A 2023 case report published in the Journal of Eating Disorders dives deep into the experience of an individual suffering from binge eating disorder and gives us an insider’s perspective on how leveraging technology to treat eating disorders remotely can be viable. Here are two things that stand out:

1. Technology Enables Remote Delivery Of Effective Treatment

A classic study published in the Journal of Consulting and Clinical Psychology has shown us programs that treating mental health conditions is only as effective as the therapeutic alliance (the bond between a patient and the health care professional) allows.

“The role of technology is to facilitate the connection and to extend the connection of the patient to the provider. It is through technology that more people can be reached, and more connections can be made,” explained Oliver-Pyatt.

The case study of the binge eating disorder treatment underscores this point. The patient, facing mobility challenges due to her broken foot, benefited from the ability to engage in treatment from home, which not only eliminated potential physical hurdles but also addressed psychological barriers, like hesitation to seek treatment due to shame.

Such digital services also facilitate the maintenance of a virtual alumni network that can evolve and expand, offering a “home base” where patients can continually re-anchor themselves.

While technology can help maintain the critical bond between patients and providers, it also offers an opportunity to redefine traditional treatment paradigms, particularly concerning mindfulness and weight:

2. Remote Delivery Of Treatment Can Promote Mindfulness And Weight-Inclusivity

Traditionally, treatments for eating disorders had a one-size-fits-all approach, primarily focusing on weight as a primary outcome. However, such a narrow view can sometimes inadvertently stigmatize and undermine the therapeutic process, especially for patients who have internalized weight-related shame.

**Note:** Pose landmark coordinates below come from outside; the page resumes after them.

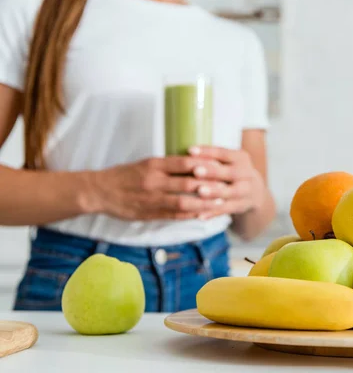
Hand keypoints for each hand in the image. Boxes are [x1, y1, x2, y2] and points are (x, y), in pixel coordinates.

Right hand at [87, 156, 223, 220]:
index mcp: (153, 165)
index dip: (204, 165)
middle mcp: (153, 181)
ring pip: (183, 202)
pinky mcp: (148, 214)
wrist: (99, 191)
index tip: (220, 166)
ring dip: (203, 203)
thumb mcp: (146, 163)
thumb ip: (168, 164)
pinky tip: (203, 214)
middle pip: (187, 183)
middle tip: (227, 186)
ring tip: (219, 202)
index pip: (184, 162)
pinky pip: (173, 216)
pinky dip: (190, 215)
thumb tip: (195, 162)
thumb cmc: (125, 175)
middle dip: (209, 186)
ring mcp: (151, 199)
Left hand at [188, 145, 266, 219]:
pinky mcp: (243, 206)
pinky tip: (200, 215)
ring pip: (232, 192)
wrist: (255, 193)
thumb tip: (184, 156)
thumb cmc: (231, 174)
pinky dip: (214, 212)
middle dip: (213, 172)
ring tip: (200, 191)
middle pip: (231, 172)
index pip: (224, 153)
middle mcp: (247, 174)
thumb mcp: (228, 163)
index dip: (208, 152)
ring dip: (215, 192)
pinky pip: (228, 210)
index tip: (190, 151)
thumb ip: (211, 159)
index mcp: (241, 158)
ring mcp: (247, 191)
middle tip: (195, 171)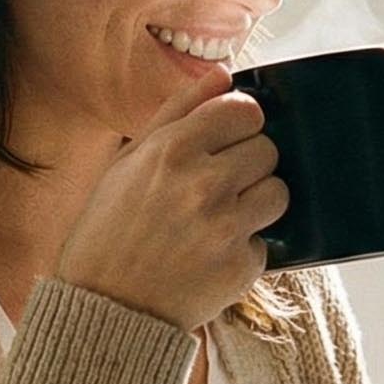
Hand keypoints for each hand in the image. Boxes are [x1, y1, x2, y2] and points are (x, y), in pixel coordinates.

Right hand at [53, 63, 286, 332]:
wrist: (105, 310)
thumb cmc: (109, 231)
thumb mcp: (127, 161)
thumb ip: (177, 110)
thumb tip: (223, 73)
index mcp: (171, 150)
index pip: (245, 110)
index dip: (239, 124)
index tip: (226, 140)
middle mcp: (202, 185)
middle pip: (267, 149)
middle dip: (247, 164)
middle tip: (215, 187)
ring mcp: (225, 228)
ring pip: (278, 192)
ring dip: (256, 203)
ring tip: (218, 220)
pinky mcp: (241, 267)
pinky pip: (266, 241)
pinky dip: (244, 248)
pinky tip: (209, 256)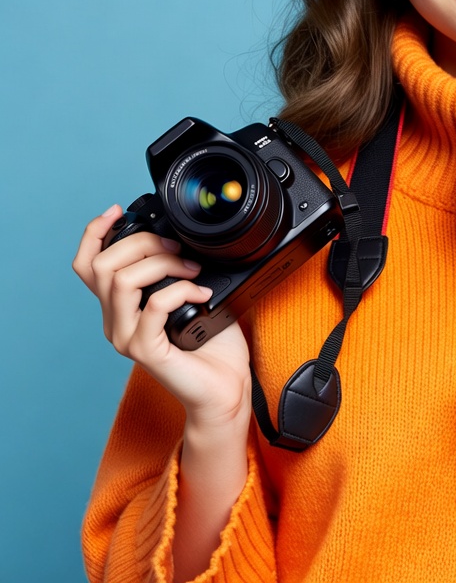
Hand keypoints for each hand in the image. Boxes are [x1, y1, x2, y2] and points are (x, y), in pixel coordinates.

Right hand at [72, 206, 251, 430]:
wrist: (226, 387)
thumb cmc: (212, 342)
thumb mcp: (191, 293)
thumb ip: (174, 270)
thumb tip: (181, 237)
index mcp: (121, 306)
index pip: (88, 266)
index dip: (94, 233)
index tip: (117, 210)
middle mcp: (116, 321)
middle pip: (103, 265)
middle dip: (143, 242)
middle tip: (178, 248)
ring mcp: (126, 338)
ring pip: (121, 280)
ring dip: (162, 263)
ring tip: (193, 270)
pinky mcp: (145, 351)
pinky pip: (154, 304)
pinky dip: (182, 289)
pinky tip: (202, 294)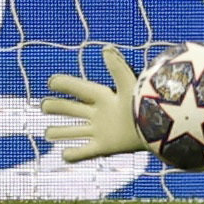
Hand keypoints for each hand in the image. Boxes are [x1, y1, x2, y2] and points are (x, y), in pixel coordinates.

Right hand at [40, 44, 147, 162]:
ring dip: (61, 133)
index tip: (51, 81)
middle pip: (72, 110)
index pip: (79, 89)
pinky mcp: (103, 148)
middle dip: (57, 107)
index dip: (65, 84)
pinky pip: (84, 153)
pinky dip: (73, 155)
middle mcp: (100, 113)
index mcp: (105, 97)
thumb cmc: (145, 104)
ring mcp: (101, 131)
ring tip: (48, 133)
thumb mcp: (129, 84)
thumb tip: (106, 48)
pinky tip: (65, 155)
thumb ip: (117, 68)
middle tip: (44, 105)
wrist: (159, 129)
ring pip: (74, 132)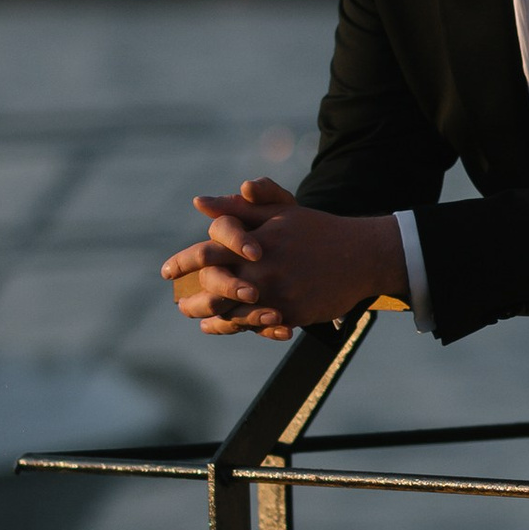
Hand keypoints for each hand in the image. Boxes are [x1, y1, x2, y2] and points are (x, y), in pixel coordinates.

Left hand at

A 2022 study looked at 55 individuals diagnosed with anorexia nervosa and found that shame was a common emotion they experienced. Those who experienced heightened levels of shame were more likely to have body dissatisfaction and a stronger drive for thinness.

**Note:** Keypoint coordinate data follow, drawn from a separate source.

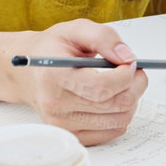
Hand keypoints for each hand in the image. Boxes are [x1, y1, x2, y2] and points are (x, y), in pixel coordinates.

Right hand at [10, 19, 146, 143]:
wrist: (29, 72)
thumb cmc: (53, 50)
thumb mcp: (76, 29)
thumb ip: (104, 37)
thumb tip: (126, 56)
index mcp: (54, 76)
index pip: (102, 87)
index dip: (126, 74)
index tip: (130, 63)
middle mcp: (55, 104)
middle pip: (115, 105)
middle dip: (136, 86)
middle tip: (136, 72)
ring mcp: (63, 124)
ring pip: (119, 120)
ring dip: (132, 100)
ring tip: (124, 84)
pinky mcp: (72, 135)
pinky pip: (113, 131)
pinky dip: (122, 115)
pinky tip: (114, 99)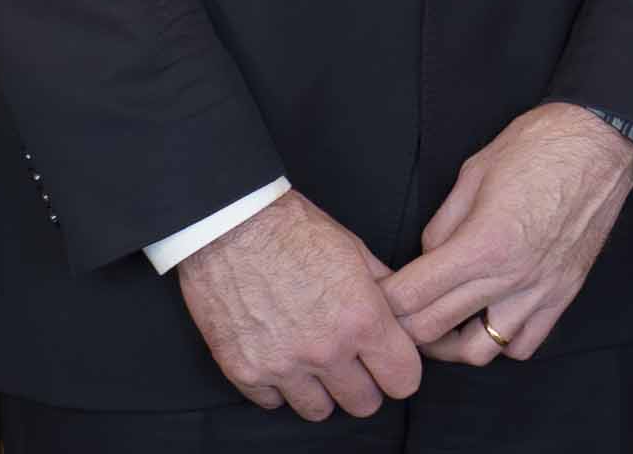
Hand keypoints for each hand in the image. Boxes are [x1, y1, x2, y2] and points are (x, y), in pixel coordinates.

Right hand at [175, 190, 423, 419]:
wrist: (228, 223)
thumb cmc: (291, 229)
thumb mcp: (354, 249)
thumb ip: (384, 291)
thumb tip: (405, 315)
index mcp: (360, 319)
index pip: (403, 381)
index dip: (400, 370)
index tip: (389, 361)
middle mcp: (325, 350)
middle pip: (364, 404)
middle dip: (363, 383)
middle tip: (351, 361)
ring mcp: (283, 366)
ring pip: (319, 410)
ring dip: (320, 389)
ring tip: (312, 359)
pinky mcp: (245, 372)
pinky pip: (273, 402)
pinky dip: (278, 385)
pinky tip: (278, 355)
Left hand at [382, 103, 632, 365]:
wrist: (600, 142)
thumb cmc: (537, 146)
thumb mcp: (473, 173)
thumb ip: (443, 224)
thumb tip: (427, 257)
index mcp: (482, 245)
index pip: (413, 296)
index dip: (384, 299)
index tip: (374, 293)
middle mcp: (510, 278)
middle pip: (435, 330)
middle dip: (404, 326)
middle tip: (395, 312)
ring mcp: (540, 292)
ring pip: (481, 352)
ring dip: (451, 343)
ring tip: (442, 321)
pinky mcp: (564, 294)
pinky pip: (524, 345)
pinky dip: (500, 342)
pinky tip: (489, 318)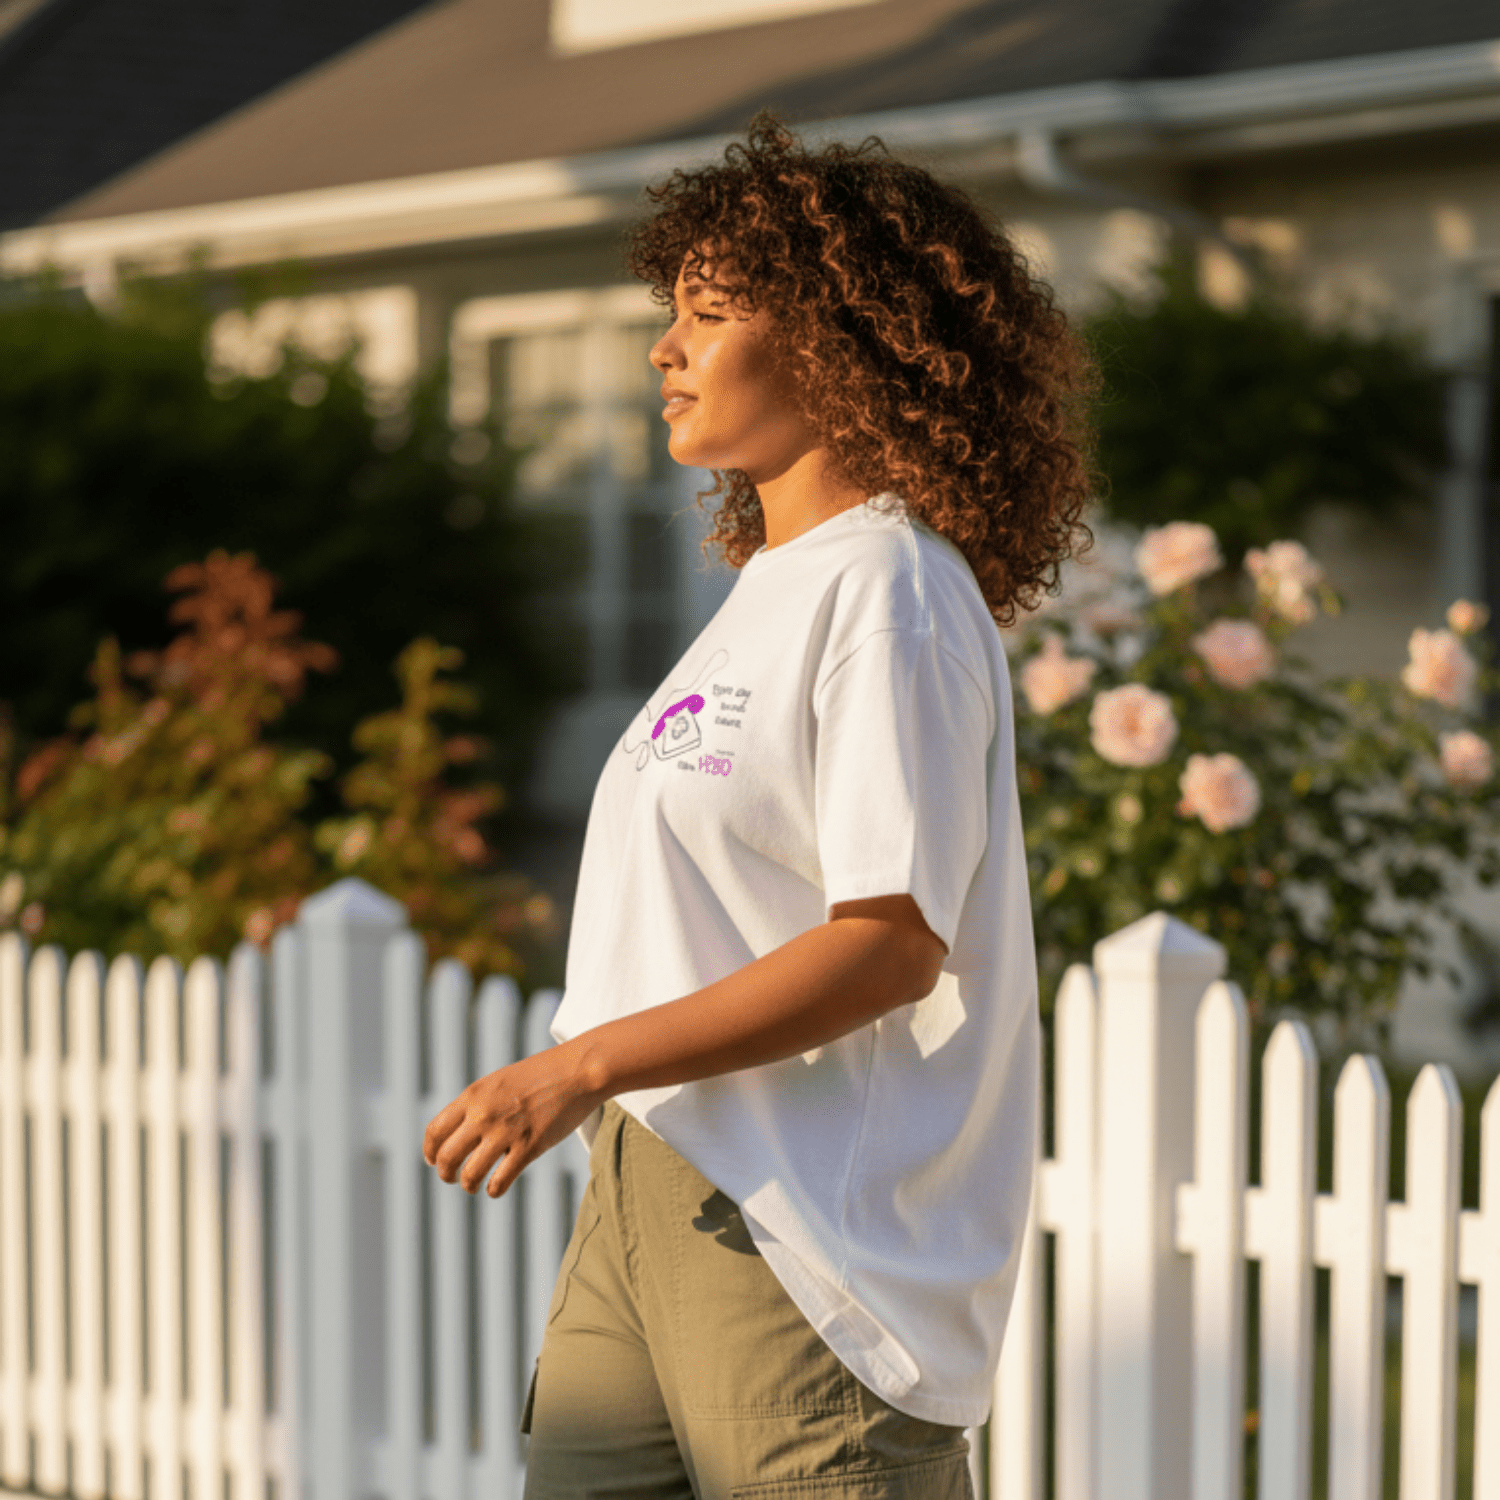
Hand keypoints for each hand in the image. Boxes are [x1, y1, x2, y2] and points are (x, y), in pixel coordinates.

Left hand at [422, 1041, 602, 1197]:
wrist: (577, 1071)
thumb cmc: (540, 1075)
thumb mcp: (499, 1081)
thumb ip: (477, 1104)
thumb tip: (459, 1132)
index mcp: (473, 1095)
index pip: (434, 1131)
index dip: (430, 1152)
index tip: (434, 1161)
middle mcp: (484, 1114)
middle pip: (446, 1156)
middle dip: (446, 1174)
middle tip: (452, 1178)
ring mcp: (506, 1131)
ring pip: (470, 1175)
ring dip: (468, 1185)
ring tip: (474, 1185)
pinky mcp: (529, 1147)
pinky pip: (500, 1181)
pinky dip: (494, 1190)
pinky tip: (497, 1187)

“It is through acceptance that we find a path to mindfulness. One cannot be mindful while also being in a state of shame directed toward oneself. Without mindfulness there is no foundation for self-compassion and self-care,” Oliver-Pyatt pointed out.

The case study emphasizes the potential advantages of remote treatment in offering flexibility, decreasing the impact of weight-related shame and providing a conducive environment for individuals who might feel stigmatized in traditional in-person settings.

This convenience, combined with the weight-inclusive approach of her program, likely contributed to the patient’s heightened mindfulness. Her ability to address her symptoms without the looming pressure of weight-focused outcomes meant she could genuinely turn inward, practicing self-awareness and compassion.

In remote settings, a healthcare team is able to observe the patient’s stressors and triggers as they arise. Being able to monitor what the patient experiences, while providing comfort, guidance and support can add a layer of consistency to the treatment process, ultimately helping the patient navigate their journey to recovery independently, with the knowledge that support is available at all times.

Conclusion

Remote-care technology has reached unprecedented levels of sophistication, which can potentially lead to treatments for eating disorders becoming more accessible and effective. With this innovative approach, the boundaries limiting traditional care could dissolve, offering hope, inclusivity and tailored support to those who need it most.